Parts of the exercise ▸
1. Rewrite the paragraph of the Port Phillip letter that begins "Sir, In the Monitor" as a bulleted list, keeping its main facts.
2. Summarize the Port Phillip letter in two sentences.
3. According to the Port Phillip letter, graziers from which three districts intend to form establishments at Port Phillip?

## Start Selected passage

A Friend to Colonization The Australian, Sydney 25 October 1836 |
Sir, In the Monitor of the 19th instant, there appears a letter signed
"A. Grazier,"
stating that Mr. Gellibrand, at the head of a Company of Vandemonians,
without risk or capital, have seized on 140,000 Acres or Land, at Port
Phillip, which they intend to cajole from the Government; and that many of
the Graziers in the vicinity of Yass, Goulburn, and
Bathurst, intend forming establishments there; at the same time calling upon
the Editor of the paper in question to use his influence with Government to
prevent the Vandemonians from polluting the sacred
territory of New South Wales. The Grazier
contradicts his own assertions; for it must have required capital and
enterprise to transport stock, shepherds, and overseers, (free men) and
maintaining them there, from Van Diemen's Land to Port Phillip; and there
must have been risk, in encountering the dangers of the seas, the natives,
and numerous natives dogs; and I must take the liberty of letting the Grazier know
that there are as many respectable and wealthy settlers engaged in that
speculation, as Bathurst, Yass, or Goulburn can boast of; it is true they do
not take the credit to themselves of making a new discovery, but they have
taken up one which had been twice abandoned, as sterile, and wanting
freshwater; will not the extensive plains of Goulbourn,
Bathurst, and Yass, satisfy the avarice of this Grazier and his friends? He reminds me of an anecdote of an Irish nobleman, who was so
notorious for a griping disposition, that a certain Lord Lieutenant said of
him, "that if he got all Ireland, he would require the Isle of Man as a
potato garden; I presume the writer must be the same gentleman, or Grazier, from whose letter I saw an extract some time
ago, stating that a fellow, a newly arrived emigrant, had the impudence to
put up a section of land for sale within ten miles of his grazing ground, and
that he must be opposed at all risks and not allowed to obtain it at the
sale. This Grazier must cross the Murumbidgee, 150 miles from Bathurst, and travel 250
miles after, before he could arrive at Port Phillip. If Van Diemen's Land belonged to some foreign nation, the jealousy of
this Grazier might have some excuse, but when It is
considered that it forms a portion of the British possessions, and that its
inhabitants are as wealthy, and respectable, and enterprising as any in Now
South Wales, if he is not a misanthrope, he need not fear coming in, contact with
them, as he must find it quite impossible to keep the whole country to
himself - and if envy does not bias his judgment, he must admit, that the
first settlers in any Wilderness deserve some encouragement. It is stated in letters from England, that
the country south of the Murumbidgee is to be
annexed to the Van Diemans Land Government, as
approximating nearer an equal distribution of territory, making Launceston
head quarters of the southern Government, which is within twenty-four hours
sail of Port Phillip, and six hundred miles from hence. I fear the Grazier is a bad political economist, or he would not be
such a churl about a few hundred acres of Forest Land, at the very extremity
of location, and but lately taken within its limits; but it appears that he
and his brothor Graziers
only intend setting out on their long, unexplored, and consequently dangerous
journey, which never may be put into execution, and certainly never would be
even thought of only for the Vandemonians. Dr.

## End Selected passage
## Start Available data

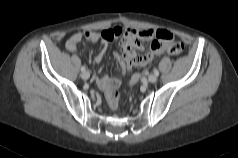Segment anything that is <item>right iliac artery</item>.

## End Available data

Problem solutions ▸
1.
- A letter signed "A. Grazier" in the Monitor of the 19th claims that Mr. Gellibrand and a company of Vandemonians seized 140,000 acres at Port Phillip without risk or capital. It says graziers near Yass, Goulburn and Bathurst intend to form establishments there, and it asks the editor to urge the Government to keep the Vandemonians out.
- The writer says the Grazier contradicts himself. Transporting and maintaining stock, shepherds and overseers from Van Diemen's Land took capital and enterprise, and it meant facing the seas, the natives and numerous native dogs.
- The settlers involved are as respectable and wealthy as any in Bathurst, Yass or Goulburn. They took up land that had twice been abandoned as sterile and lacking fresh water.
- The writer compares the Grazier to a grasping Irish nobleman. He suspects the Grazier also wrote an earlier letter urging that a newly arrived emigrant be stopped from buying land within ten miles of his grazing ground.
- To reach Port Phillip, the Grazier would have to cross the Murumbidgee, 150 miles from Bathurst, and then travel 250 miles more.
- Van Diemen's Land is a British possession whose people are as wealthy, respectable and enterprising as any in New South Wales. The Grazier need not fear contact with them, and the first settlers in any wilderness deserve encouragement.
- Letters from England report that the country south of the Murumbidgee is to be annexed to the Van Diemen's Land Government, with Launceston as headquarters.
- The writer calls the Grazier a bad political economist and a churl about a few hundred acres of forest land at the edge of settlement. He adds that the Grazier's journey would never have been thought of but for the Vandemonians.

2. The writer answers a letter signed "A. Grazier" that accused Mr. Gellibrand's company of Vandemonians of seizing 140,000 acres at Port Phillip without risk or capital. He argues that the venture required capital and enterprise and faced real dangers, that its settlers are as respectable as any in New South Wales, and that the Grazier is envious and a bad political economist.

3.
- Yass
- Goulburn
- Bathurst